AL-HASHIMI: Well, this a problem, in fact. The law of de- Baathification is already -- already over. And another law, which they called accountability and justice, is now exists.

But before applying this law, the commission should reform -- should be -- should be voted by the parliament, should be endorsed by the presidency council, which has not happened so far, so nobody else -- nobody else is eligible to apply the law, and we need some time, in fact, to get some -- some sort of consensus agreement (ph) between the political elites to -- to nominate who should be, get what (ph), and what qualification we could have?

Then the president (inaudible) to the parliament for voting, and there is -- and as you're fully aware, the parliament now in recess -- in recess. So I don't know how we are going to -- to do that. It's a real timing bomb which creates this problem unnecessarily.

AMANPOUR: Well, you just mentioned the word "time bomb," and what I would like to know is why you think there's been this immense spike in violence in Iraq. After, really, you know, a dramatic lowering of the violence, all of a sudden, there's been so much violence. We keep seeing a bomb a day, just about, killing a lot of people.

AL-HASHIMI: Yeah, that's right. There is no -- unfortunately, what happened just few -- few weeks ago, because of this, the manipulating of political crisis, definitely will -- will -- will affect the -- the -- the security. And I am really afraid, in fact, after this tremendous achievement and success in -- in security that we are going to see the hardship circumstances (ph) as we've seen in 2006 and '07 and partially '08.

AMANPOUR: So who would you say is responsible right now? Is it insurgents, Sunni insurgents? Is it Al Qaida again in Iraq? Who is it?

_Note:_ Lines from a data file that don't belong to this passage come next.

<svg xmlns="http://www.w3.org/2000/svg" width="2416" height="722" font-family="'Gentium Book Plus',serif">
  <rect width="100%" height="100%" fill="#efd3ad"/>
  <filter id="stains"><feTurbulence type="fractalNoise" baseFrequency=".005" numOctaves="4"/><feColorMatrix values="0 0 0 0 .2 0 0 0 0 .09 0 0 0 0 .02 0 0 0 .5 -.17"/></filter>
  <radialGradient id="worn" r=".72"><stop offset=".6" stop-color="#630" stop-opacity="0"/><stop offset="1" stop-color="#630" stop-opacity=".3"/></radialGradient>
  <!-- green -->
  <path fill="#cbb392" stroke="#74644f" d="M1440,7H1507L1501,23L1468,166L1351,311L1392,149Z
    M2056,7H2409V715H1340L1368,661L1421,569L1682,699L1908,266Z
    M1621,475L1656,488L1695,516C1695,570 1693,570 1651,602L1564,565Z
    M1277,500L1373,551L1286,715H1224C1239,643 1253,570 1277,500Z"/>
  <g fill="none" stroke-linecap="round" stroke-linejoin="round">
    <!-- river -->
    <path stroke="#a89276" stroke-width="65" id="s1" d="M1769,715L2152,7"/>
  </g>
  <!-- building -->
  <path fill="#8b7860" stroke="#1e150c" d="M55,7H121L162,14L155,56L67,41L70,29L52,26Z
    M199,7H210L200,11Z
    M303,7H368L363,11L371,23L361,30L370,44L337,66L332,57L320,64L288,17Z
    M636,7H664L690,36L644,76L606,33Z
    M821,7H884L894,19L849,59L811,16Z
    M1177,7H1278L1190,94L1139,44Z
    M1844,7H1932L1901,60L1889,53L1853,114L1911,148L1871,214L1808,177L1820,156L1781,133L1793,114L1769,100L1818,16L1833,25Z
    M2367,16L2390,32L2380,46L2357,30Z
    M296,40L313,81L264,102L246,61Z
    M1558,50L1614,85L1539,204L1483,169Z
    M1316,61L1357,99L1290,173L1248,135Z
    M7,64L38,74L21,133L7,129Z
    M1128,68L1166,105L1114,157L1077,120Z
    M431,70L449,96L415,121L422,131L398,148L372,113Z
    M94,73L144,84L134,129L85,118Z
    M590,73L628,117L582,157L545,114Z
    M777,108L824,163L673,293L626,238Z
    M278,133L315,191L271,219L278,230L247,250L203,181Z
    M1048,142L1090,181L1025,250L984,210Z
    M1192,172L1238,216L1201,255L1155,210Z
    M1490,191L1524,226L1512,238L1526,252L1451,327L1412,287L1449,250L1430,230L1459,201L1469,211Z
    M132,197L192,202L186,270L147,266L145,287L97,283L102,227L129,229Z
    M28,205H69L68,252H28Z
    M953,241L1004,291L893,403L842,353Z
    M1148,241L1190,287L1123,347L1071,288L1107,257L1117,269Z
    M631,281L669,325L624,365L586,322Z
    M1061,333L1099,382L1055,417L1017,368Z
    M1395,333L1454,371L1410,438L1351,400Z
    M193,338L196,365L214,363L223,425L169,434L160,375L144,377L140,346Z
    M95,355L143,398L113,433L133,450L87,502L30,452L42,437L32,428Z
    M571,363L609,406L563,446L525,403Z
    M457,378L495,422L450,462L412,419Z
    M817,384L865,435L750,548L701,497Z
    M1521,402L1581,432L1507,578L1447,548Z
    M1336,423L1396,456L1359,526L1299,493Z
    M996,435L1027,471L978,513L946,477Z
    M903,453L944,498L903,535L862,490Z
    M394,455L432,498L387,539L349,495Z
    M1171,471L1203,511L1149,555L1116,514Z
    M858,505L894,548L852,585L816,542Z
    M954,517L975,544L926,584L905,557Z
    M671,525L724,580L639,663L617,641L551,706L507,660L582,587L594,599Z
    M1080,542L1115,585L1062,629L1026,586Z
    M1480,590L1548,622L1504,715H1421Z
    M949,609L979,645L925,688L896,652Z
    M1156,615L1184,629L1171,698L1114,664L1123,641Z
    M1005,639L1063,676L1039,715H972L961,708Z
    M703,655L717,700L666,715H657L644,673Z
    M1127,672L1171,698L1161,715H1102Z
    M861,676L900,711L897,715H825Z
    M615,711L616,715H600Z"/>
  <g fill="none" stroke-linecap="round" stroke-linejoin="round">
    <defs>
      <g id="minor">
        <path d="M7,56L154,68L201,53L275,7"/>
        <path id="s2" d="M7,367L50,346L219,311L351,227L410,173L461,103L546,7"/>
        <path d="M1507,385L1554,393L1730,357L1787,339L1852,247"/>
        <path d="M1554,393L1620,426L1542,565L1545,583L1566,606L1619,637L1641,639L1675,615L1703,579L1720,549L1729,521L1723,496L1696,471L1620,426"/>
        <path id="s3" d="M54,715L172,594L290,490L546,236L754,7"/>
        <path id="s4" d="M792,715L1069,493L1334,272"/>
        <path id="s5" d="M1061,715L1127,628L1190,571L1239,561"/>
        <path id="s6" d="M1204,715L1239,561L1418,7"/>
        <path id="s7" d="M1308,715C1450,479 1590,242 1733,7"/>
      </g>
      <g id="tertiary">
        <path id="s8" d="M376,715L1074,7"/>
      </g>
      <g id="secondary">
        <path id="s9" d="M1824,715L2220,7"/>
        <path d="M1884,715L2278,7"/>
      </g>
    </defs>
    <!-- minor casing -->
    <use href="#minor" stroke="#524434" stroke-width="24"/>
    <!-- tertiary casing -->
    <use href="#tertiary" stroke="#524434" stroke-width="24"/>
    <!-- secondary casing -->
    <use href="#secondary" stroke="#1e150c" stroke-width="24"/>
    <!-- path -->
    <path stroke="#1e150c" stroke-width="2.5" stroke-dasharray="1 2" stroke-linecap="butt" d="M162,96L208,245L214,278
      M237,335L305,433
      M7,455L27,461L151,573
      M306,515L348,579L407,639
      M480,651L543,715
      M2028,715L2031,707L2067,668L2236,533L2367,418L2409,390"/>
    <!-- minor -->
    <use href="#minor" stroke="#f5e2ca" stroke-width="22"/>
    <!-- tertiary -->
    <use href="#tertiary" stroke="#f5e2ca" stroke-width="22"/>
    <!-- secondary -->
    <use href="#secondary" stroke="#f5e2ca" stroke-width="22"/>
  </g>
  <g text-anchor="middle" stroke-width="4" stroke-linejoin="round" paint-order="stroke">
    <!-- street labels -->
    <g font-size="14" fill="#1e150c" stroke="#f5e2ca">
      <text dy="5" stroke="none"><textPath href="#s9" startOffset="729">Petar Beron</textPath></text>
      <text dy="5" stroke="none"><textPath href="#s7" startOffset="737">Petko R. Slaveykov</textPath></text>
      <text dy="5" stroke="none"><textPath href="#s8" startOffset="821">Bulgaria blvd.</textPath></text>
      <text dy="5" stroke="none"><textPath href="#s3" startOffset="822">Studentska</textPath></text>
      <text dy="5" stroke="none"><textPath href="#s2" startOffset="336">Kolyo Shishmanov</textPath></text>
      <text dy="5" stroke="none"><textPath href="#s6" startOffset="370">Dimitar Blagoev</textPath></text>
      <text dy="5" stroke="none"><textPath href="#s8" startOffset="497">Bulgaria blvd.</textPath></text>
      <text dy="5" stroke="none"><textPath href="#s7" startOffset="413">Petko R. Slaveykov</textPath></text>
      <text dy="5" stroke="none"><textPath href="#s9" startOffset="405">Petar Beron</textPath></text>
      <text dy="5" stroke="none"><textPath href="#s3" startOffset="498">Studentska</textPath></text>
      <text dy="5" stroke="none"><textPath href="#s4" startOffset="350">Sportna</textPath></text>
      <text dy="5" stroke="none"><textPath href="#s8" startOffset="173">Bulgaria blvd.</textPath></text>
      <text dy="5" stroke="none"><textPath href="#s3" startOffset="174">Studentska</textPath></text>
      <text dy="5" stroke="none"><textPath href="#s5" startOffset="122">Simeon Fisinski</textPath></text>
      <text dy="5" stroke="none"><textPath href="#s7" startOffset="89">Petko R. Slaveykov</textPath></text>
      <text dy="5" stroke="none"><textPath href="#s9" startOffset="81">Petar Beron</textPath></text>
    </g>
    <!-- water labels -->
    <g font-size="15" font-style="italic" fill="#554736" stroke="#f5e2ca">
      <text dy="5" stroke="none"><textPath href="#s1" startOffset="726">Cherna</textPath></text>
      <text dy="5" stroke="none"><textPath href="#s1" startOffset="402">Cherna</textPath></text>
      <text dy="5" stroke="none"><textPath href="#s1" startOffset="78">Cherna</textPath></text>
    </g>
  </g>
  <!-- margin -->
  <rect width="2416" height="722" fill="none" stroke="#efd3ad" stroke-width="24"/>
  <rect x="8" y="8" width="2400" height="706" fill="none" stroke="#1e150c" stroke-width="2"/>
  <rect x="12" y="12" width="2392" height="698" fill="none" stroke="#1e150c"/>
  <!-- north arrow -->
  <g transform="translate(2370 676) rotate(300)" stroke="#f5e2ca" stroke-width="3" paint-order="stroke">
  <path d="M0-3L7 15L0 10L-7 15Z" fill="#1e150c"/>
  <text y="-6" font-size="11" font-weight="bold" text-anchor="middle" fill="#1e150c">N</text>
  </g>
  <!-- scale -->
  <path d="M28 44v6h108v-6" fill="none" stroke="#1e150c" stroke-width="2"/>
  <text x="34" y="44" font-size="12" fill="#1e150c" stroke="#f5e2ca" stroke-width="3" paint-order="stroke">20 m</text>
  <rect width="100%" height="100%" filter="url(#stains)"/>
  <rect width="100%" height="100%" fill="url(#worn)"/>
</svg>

And why is it?

AL-HASHIMI: It's insurgents. They are already -- they're already embedded in the awakening group, and they just stop their activities. Al Qaida is still very much active. And as you're fully aware, in fact, interference of neighboring countries, making things rather difficult to Iraqis, as well as to the Americans inside Iraq.


AMANPOUR: Mr. al-Hashimi, thank you so much for joining us.

AL-HASHIMI: You are most welcome. Thank you very much.


AMANPOUR: So with all eyes on the campaign season as it opens and on a peaceful election most of the world is hoping for, for Iraq, let's look at an extraordinary indication of what Iraqi women are doing in the military there, some of the most dangerous jobs on the front lines. Check out our Web site,

And next, you may have heard of the film "Back to the Future." Today, that could describe the latest political twists in the Ukraine. Find out when we come back.



AMANPOUR: And now our "Post-Script." An opposition leader in Ukraine who was ousted in a popular uprising five years ago tonight seems certain to become the country's next president. The current president, Viktor Yushchenko, was swept to power in the Orange Revolution back in 2004. But he didn't even make this year's run-off election because of voters' anger over the bad economy.

Former Prime Minister Viktor Yanukovych won almost 50 percent of the vote in Sunday's election, and it's a reversal of years of history that have seen pro-Western governments elected in much of Eastern Europe since the fall of the Soviet Union. Yanukovych has strong links with Russia and is likely to steer the country towards a more pro-Moscow stance.

And that's it for now. We'll be back tomorrow with a look at Nigeria and what an absent president and an unresolved insurgency mean for the rest of the world. For all of us here, goodbye from New York.